# A question about solving the energy eigenvalue of a given Hamiltonian operator

1. Apr 2, 2009

### ee_mike

The problem is

A particle of mass m and electric charges q can move only in one dimension and is subject to a harmonic force and a homogeneous electrostatic field. The Hamiltonian operator for the system is
H= p2/2m +mw2/2*x2 - qεx

a. solve the energy eigenvalue problem
b. if the system is initially in the ground state of the unperturbed harmonic oscillator, ket= |0>, what is the probability of finding it in the ground state of the full Hamiltonian?

Could any body offer some methods to handle this question? Thank you very much.

2. Apr 2, 2009

### xepma

I take it you have solved the harmonic oscillator.

This question is pretty much the same. The trick is to complete the square of the coordinate x-dependent part. That is, turn this:

$$ax^2 + bx$$

into this:

$$a(x+\frac{b}{2a})^2 - (\frac{b}{2a})^2$$

From there you should recognise the harmonic oscillator, only this time with some shifted origin plus a constant term in you Hamiltonian (which you shouldn't throw away).

3. Apr 2, 2009

### ee_mike

Could you explain more detailedly?
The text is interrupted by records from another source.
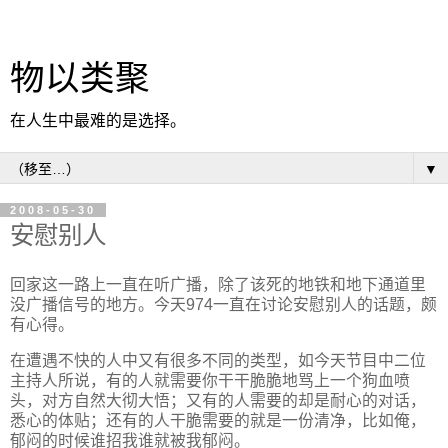
物以类聚
在人生中最难的是选择。
▼
2008-05-30
安慰别人
回家这一路上一直在听广播，除了该死的地铁和地下通道里
没广播信号的地方。今天974一直在讨论安慰别人的话题，颇
有心得。
在遭遇不快的人中又有很多不同的类型，如今天节目中二位
主持人所说，有的人就需要你干干脆脆地骂上一个狗血喷
头，对方自然大彻大悟；又有的人需要的却是耐心的对话，
悉心的体贴；还有的人干脆需要的就是一份清净，比如俺，
郁闷的时候谁招我谁就被我郁闷。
Because I wonder what is the eigenvalue of $$a(x+\frac{b}{2a})^2 - (\frac{b}{2a})^2$$

Thank you very much, you really helped me.

4. Apr 2, 2009

### xepma

So you start out with the basic eigenvalue equation:

$$H\psi = E \psi$$

where, for simplicity, we have

$$H = T + ax^2 + bx$$

where T is short for the kinetic energy.
Filling this in gives you the following eigenvalue equation:

$$(T + ax^2 + bx )\psi = E \psi$$

Now you perform the trick I explained earlier, which give you:

$$\left(T + a(x+\frac{b}{2a})^2-(\frac{b}{2a})^2\right)\psi = E \psi$$
or:
$$\left(T + a(x+\frac{b}{2a})^2\right)\psi = (E+(\frac{b}{2a})^2) \psi$$

Compare this with the standard form of a harmonic oscillator:

$$\left(T + \frac{m\omega}{2} y^2\right)\psi' = \epsilon \psi'$$

As you can see, you now have a shifted origin of the harmonic oscillator, and a shifted energy.

I already brought you more than halfway there, so good luck with the rest of the steps ;)

5. Apr 2, 2009

### ee_mike

You are so powerful. I have been doing on this problem since this morning. Thank you very much.